Inclusion cannot rely solely on targeted schemes. Teacher preparation, psychosocial support, and child protection frameworks need integration into everyday school functioning. Without this shift, gains in access risk erosion at later stages.

Learning Outcomes and the Question of Well-being

The PARAKH Rashtriya Sarvekshan shows encouraging recovery in foundational learning, with rural students and government schools performing strongly at early grades. These results challenge persistent assumptions about public schooling quality.

However, the Survey resists a narrow interpretation of success. Learning outcomes extend beyond test scores. Motivation, emotional security, and school climate influence attendance, retention, and long-term attainment. When a significant share of students report low motivation or insecurity, policy must respond at the system level.

The proposed shift toward diagnostic and feedback-oriented assessments aligns with this broader understanding. Strengthened Vidya Samiksha Kendras and independent benchmarking can support timely intervention rather than post-facto evaluation.

Adolescents at the Margins

The most pressing concern relates to adolescents. Nearly two crore individuals between 14 and 18 years remain outside the school system. Economic necessity drives many of these exits, as young people supplement household income or perform domestic work.

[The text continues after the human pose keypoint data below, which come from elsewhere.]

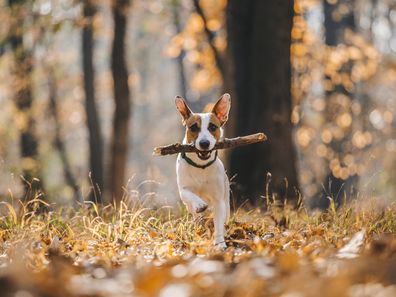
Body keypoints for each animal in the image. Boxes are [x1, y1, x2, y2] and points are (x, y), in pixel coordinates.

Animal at [174, 93, 230, 247]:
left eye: (213, 127)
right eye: (193, 127)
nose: (204, 143)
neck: (201, 166)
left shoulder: (218, 200)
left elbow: (218, 224)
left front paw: (220, 244)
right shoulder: (183, 189)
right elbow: (189, 194)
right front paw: (199, 204)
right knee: (196, 216)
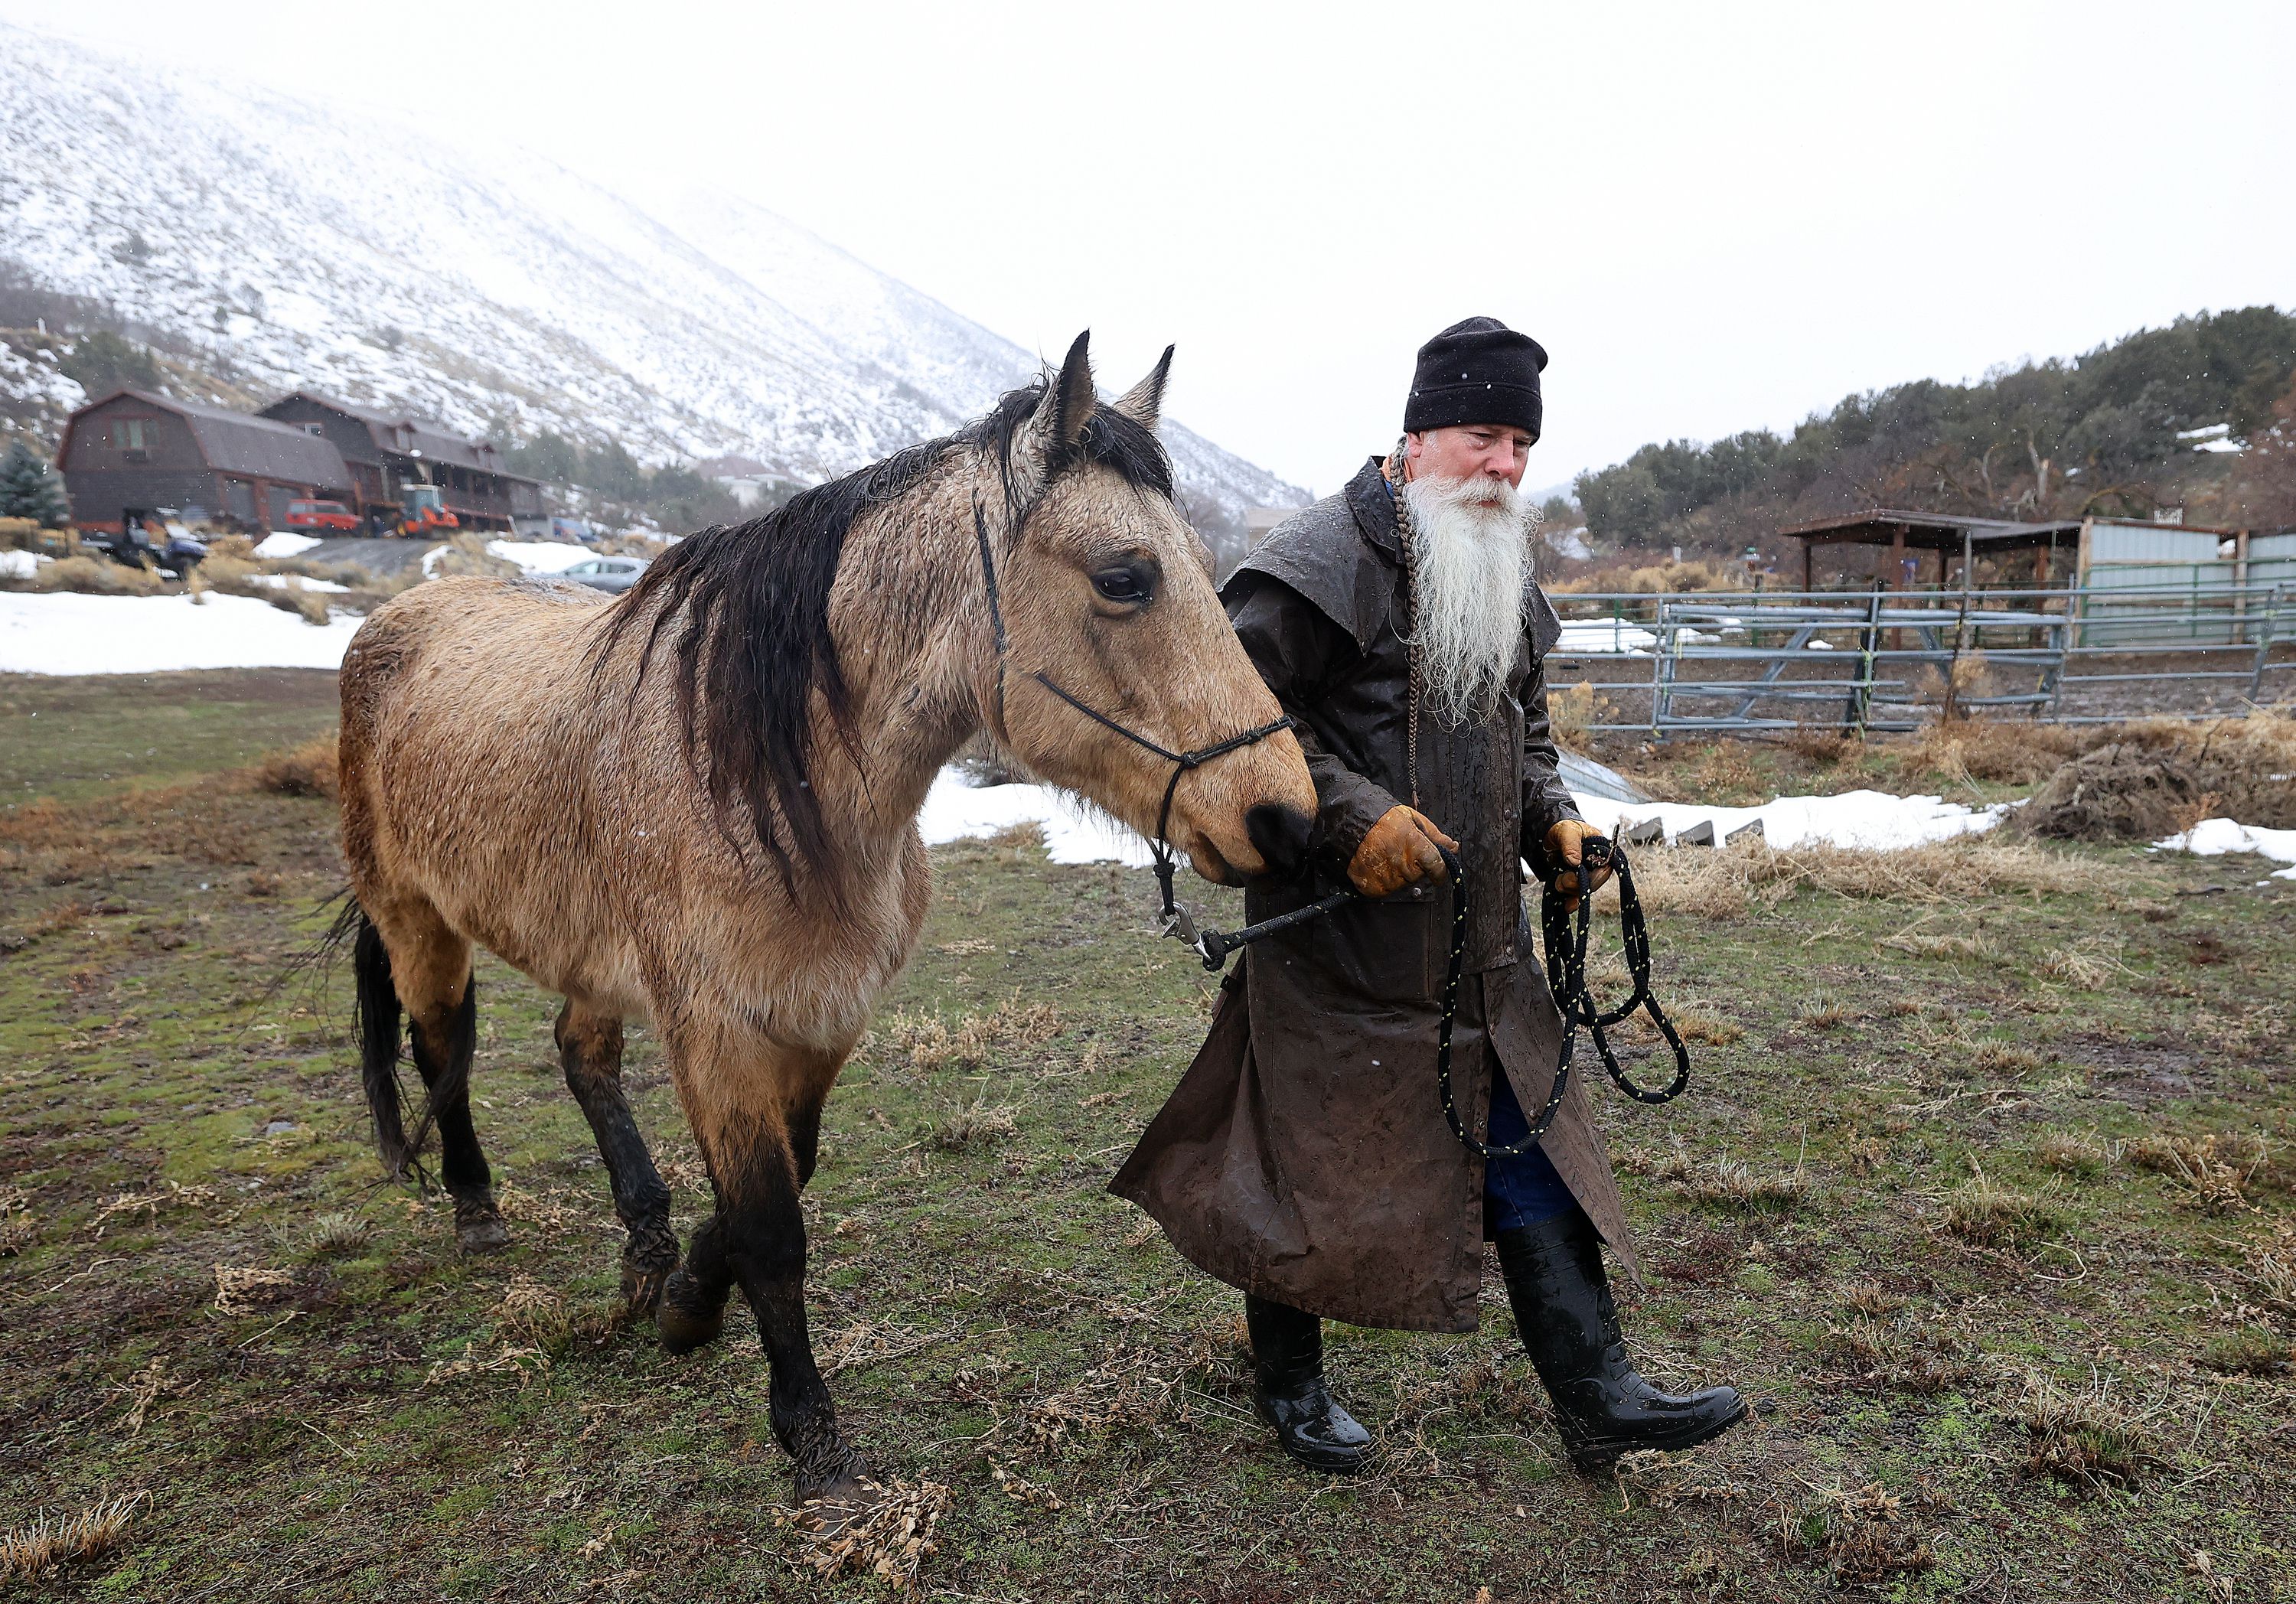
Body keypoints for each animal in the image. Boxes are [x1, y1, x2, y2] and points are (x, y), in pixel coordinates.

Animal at [335, 333, 1316, 1502]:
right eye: (1125, 578)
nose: (1285, 814)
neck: (764, 778)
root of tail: (394, 618)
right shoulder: (716, 1031)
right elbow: (769, 1225)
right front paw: (811, 1438)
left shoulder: (821, 1016)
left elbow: (777, 1185)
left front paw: (686, 1301)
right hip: (417, 921)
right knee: (444, 1048)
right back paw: (478, 1209)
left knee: (580, 1053)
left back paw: (644, 1244)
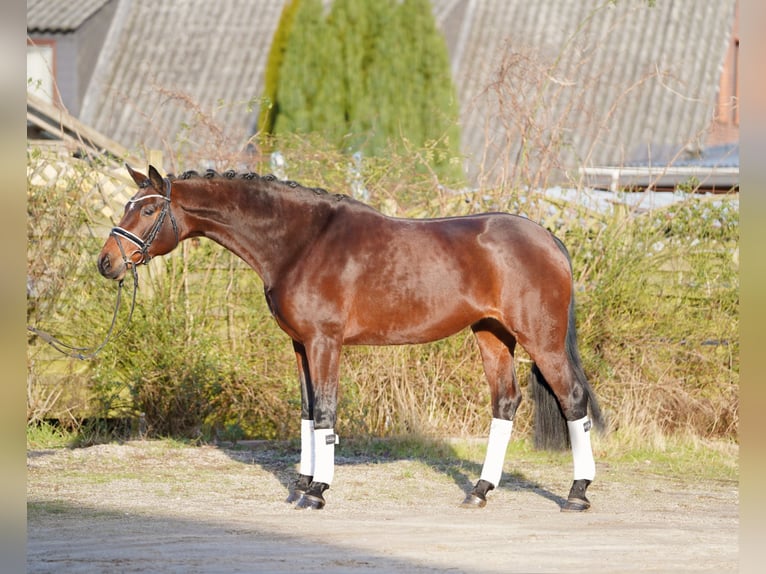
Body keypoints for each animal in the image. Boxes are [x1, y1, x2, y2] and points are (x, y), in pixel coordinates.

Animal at [99, 165, 608, 512]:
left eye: (148, 208)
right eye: (127, 205)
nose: (106, 263)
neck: (300, 242)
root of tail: (546, 237)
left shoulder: (324, 342)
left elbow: (326, 412)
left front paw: (317, 491)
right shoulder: (300, 344)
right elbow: (307, 413)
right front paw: (301, 485)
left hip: (540, 339)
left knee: (573, 400)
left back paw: (577, 493)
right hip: (491, 334)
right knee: (505, 402)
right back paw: (480, 491)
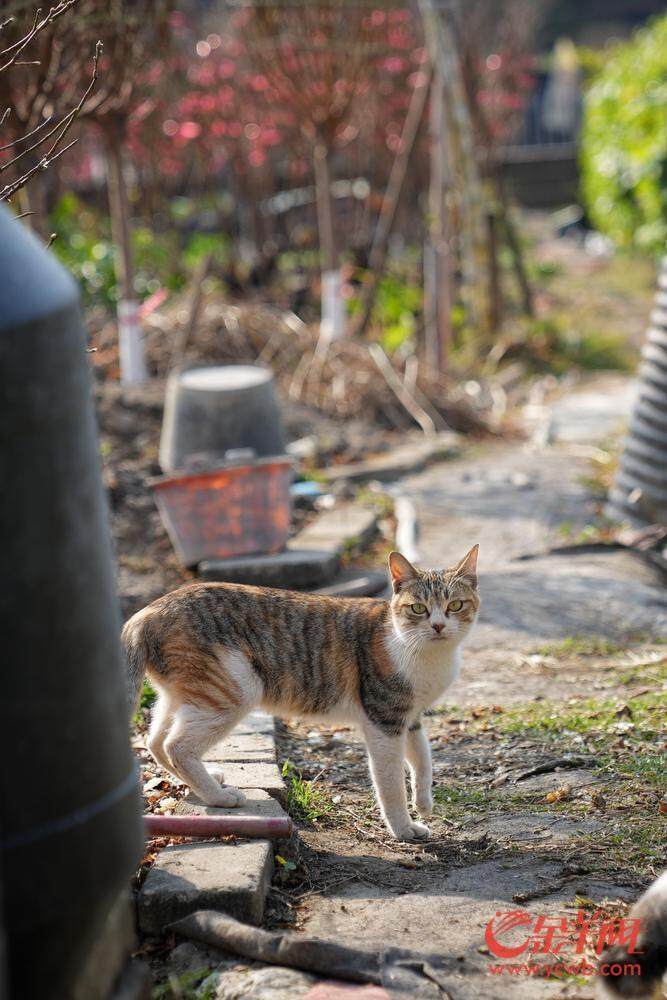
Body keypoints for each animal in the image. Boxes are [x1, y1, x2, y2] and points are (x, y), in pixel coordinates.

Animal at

Formal skilling reaches only a negligible share of this group, and training opportunities cluster heavily in IT and IT-enabled services. This mismatch limits relevance for a diverse economy and weakens labour market outcomes.

The Survey argues for early integration of vocational education, stronger school–industry linkages, and alignment with national skilling priorities. Education systems need to recognise that relevance determines retention, particularly for economically vulnerable households.

Health Gains Amid New Transitions

India records sustained improvement in maternal, infant, and child mortality indicators. Public health infrastructure, targeted programmes, and digital health platforms contribute to these outcomes. Initiatives under Ayushman Bharat and the Ayushman Bharat Digital Mission expand access and transparency, while telemedicine reduces geographic barriers.

Yet success introduces new challenges. Non-communicable diseases dominate the disease burden, obesity affects a growing share of adults, and ultra-processed food consumption rises sharply. Improvements in calorie intake coexist with persistent micronutrient deficiencies.

These trends demand a stronger preventive orientation. Regulation, behavioural change communication, and school-based nutrition interventions require greater emphasis alongside curative care.

Digital Expansion and Youth Well-being

Rapid digitalisation reshapes both education and health delivery. Internet access reaches most households, and the digital economy forms a growing share of national output. At the same time, excessive screen exposure poses risks to attention, cognition, and mental well-being, particularly among children and adolescents.

The Survey’s call for digital hygiene and inclusion of well-being indicators in school evaluation frameworks deserves careful consideration. Technology policy cannot remain detached from its social consequences.

From Reach to Depth

The Economic Survey 2025–26 sends a clear signal. India succeeds in expanding reach. The next phase demands depth. Education policy must retain students, nurture well-being, and build employable skills. Health policy must prevent illness as actively as it treats disease. Equity must move from targeted correction to universal design.

Only such a shift can convert demographic potential into durable human capital and sustain India’s long-term development trajectory.